Former Algerian Minister Warns of Looming State Collapse in 2019
The combustible material is piling up in Algeria, which has become a tinderbox waiting to explode as the country finds itself in a situation reminiscent to the crisis that unleashed the black decade (1991-1999) in the country, warned former Algerian treasury minister Ali Benouari.
The Algerian regime is used to downplay such grim predictions by resorting to conspiracy theories and blaming “enemies of Algeria”, but when a former cabinet member warns of the dire consequences of the rentier state policy credence should be lent.

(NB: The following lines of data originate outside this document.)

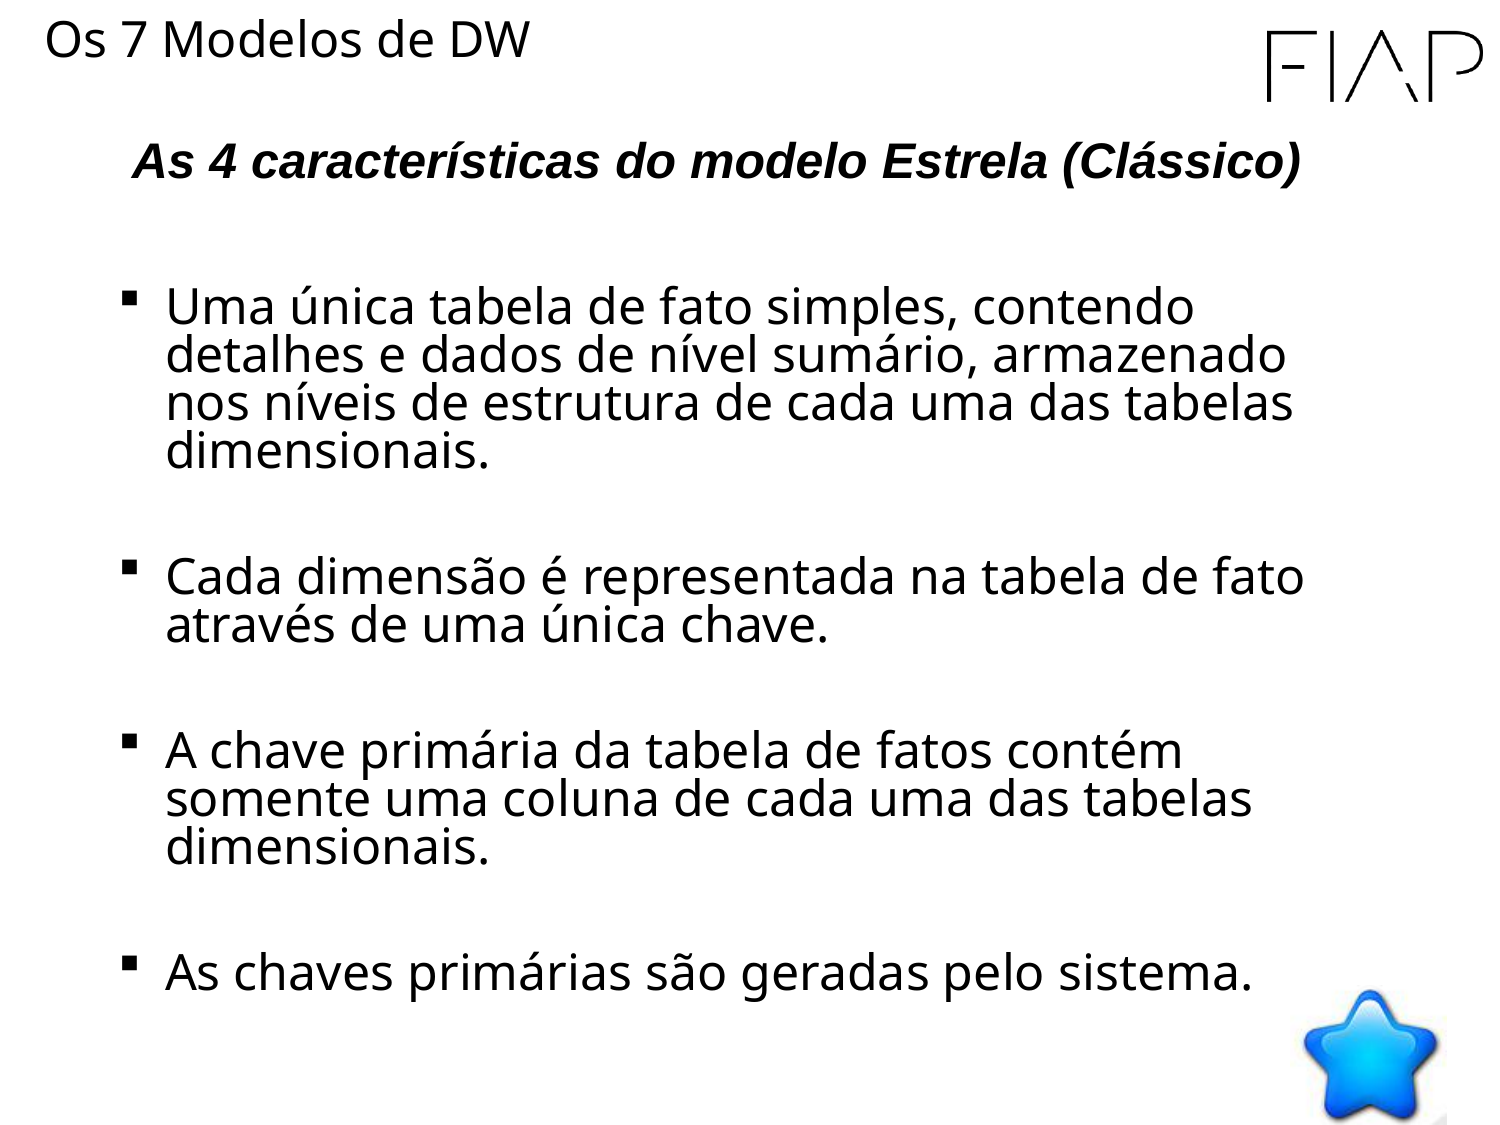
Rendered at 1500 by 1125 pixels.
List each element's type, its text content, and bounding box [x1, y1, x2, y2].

list Uma única tabela de fato simples, contendo detalhes e dados de nível sumário, armazenado nos níveis de estrutura de cada uma das tabelas dimensionais. Cada dimensão é representada na tabela de fato através de uma única chave. A chave primária da tabela de fatos contém somente uma coluna de cada uma das tabelas dimensionais. As chaves primárias são geradas pelo sistema. [103, 278, 1386, 954]
text_box Os 7 Modelos de DW [29, 0, 999, 75]
picture [1267, 30, 1483, 102]
title As 4 características do modelo Estrela (Clássico) [117, 127, 1376, 252]
picture [1290, 985, 1448, 1125]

Indeed, Benouari offered an insider analyses of all that went wrong with the Algerian regime since Bouteflika took power. In an article he published on Algerian news website, CNP news, Ali Benouari wrote, “by 2019, by the end of Bouteflika’s fourth mandate, the country will have spent $1000 billion in 20 years, thanks to non-renewable sources. This huge resource could have financed all the development needs of the African continent”.
Yet, instead of being invested in developing Algeria, these colossal hydrocarbon revenues were used to entrench the authoritarian status quo creating propitious conditions for a looming destructive chaos, he said.
He warned that Algeria is like a dilapidated building that is going to implode from within in light of the “disastrous and populist management.”
The Algerian regime under Bouteflika has not only drained the coffers of his country and undermined Algeria’s capacity to wither the crisis, but has also sowed the seeds of divisions within the country and with the other peoples of north Africa, thus compromising the region’s stability and future, he added.
The former official wondered further, how could Algeria, under the authoritarian status quo and dim economic prospects, meet the needs of its growing population which increased by 20 million between 1999 and 2019?
He noted that the country’s sole export products are hydrocarbons making 98% and the remaining 2% is also a gift of the soil comprising mainly mineral resources.
The trade deficit will exacerbate by 2019 along with unemployment and inflation, which may cause a debt crisis similar to the crisis that hit the country in the end of the 1980s, he explained, recalling that the budget deficit has already hit 15% of the GDP and in 2019 the country will have depleted its foreign reserves.
Ali Benouari went on to say that Algeria will not be able to pay its employees and will be unable to maintain its oil-funded social peace.
In light of this failure to put Algeria on track of development, democracy and good governance, Algeria may sink again in a civil war, Benouari warned.